I’m helping women reacquaint themselves with their hearts, their bodies, their fullness, and with the full-spectrum of their emotional self, creating emotional literacy and emotional intelligence, and then learning how to share or how to love from that place. I lead circles and workshops and retreats using really ancient and simple modalities like storytelling, breathwork and ritual. So it’s not dogmatic, it’s non-hierarchical; I’m a facilitator and a guide, and my goal is to not just perpetuate the old ways of teaching and learning, but to create the space where people can learn from each other. It’s about discontinuing the patriarchal paradigm of, “You pay me to be your expert and to help you,” but instead, “I teach you how to help yourself.”

What does it mean to share space?

Part of the problem is that we haven’t been inclusive — it’s a “me for me” world. We don’t want to share spaces. But somebody has to be willing to walk to the edge and create it. When we get there, the point is not just to elevate alone until we’re at the top of a cliff, but to say, “Come here, it’s safe.” When we share our story, our heart, the things we’ve been through as humans, the things we’ve all overcome, we stop pretending that we’ve all got it made — we become more human. So why are we avoiding that and only talking about the great stuff? Why aren’t we acknowledging that we’re all in a human struggle, and that if we talk about it, we may alleviate some of it?

What have you learned through holding space for others?

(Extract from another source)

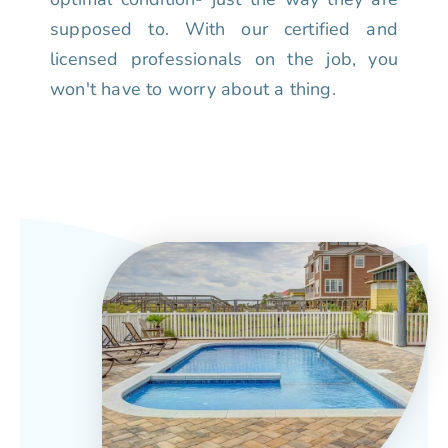
supposed to. With our certified and
licensed professionals on the job, you
won't have to worry about a thing.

I think the thing that I’ve learned from being a transformational coach is that one of the most powerful things we can do is give each other a platform to share, to share authentically and vulnerably and with people that are actually listening. That in itself becomes a part of one’s personal process that can skyrocket you into a new zone in your life — in your finances, in love, in your concept of self — and often we don’t have to do as much as we think. There are so many great practices and tools out there, but this old basic thing that we have lost, which is the depth of connection between two humans, has to happen in spaces with safety and depth.

Once that happens, I’ve seen women come into a room and share something from depth and leave a whole different person — just by claiming their story, owning it and sharing it with others. And now they have the power to change, to transform, to heal and to expand. I really hope that we are able to pull down the masks that we’ve been carrying (the “keep calm and carry on” mentality) and get real, and be real, because the masks separate our hearts and our human experiences so we don’t care that we’re hurting the earth and each other. We don’t care about any of it if we have our masks on that are saying, “No I gotta keep it cool, I gotta look good, I gotta get the likes.”

My hope is that for those of us that are willing to share again and again how embarrassingly human we are, that we can come together again and regain empathy and connection to the earth and one another. It starts with us being real within ourselves; there’s no way we’re going to feel the pain of the earth or others or indigenous people if we can’t feel it within ourselves first. Otherwise we’re just faking it.

Editor's note: interview conducted on May 20, 2019 and edited for length and clarity.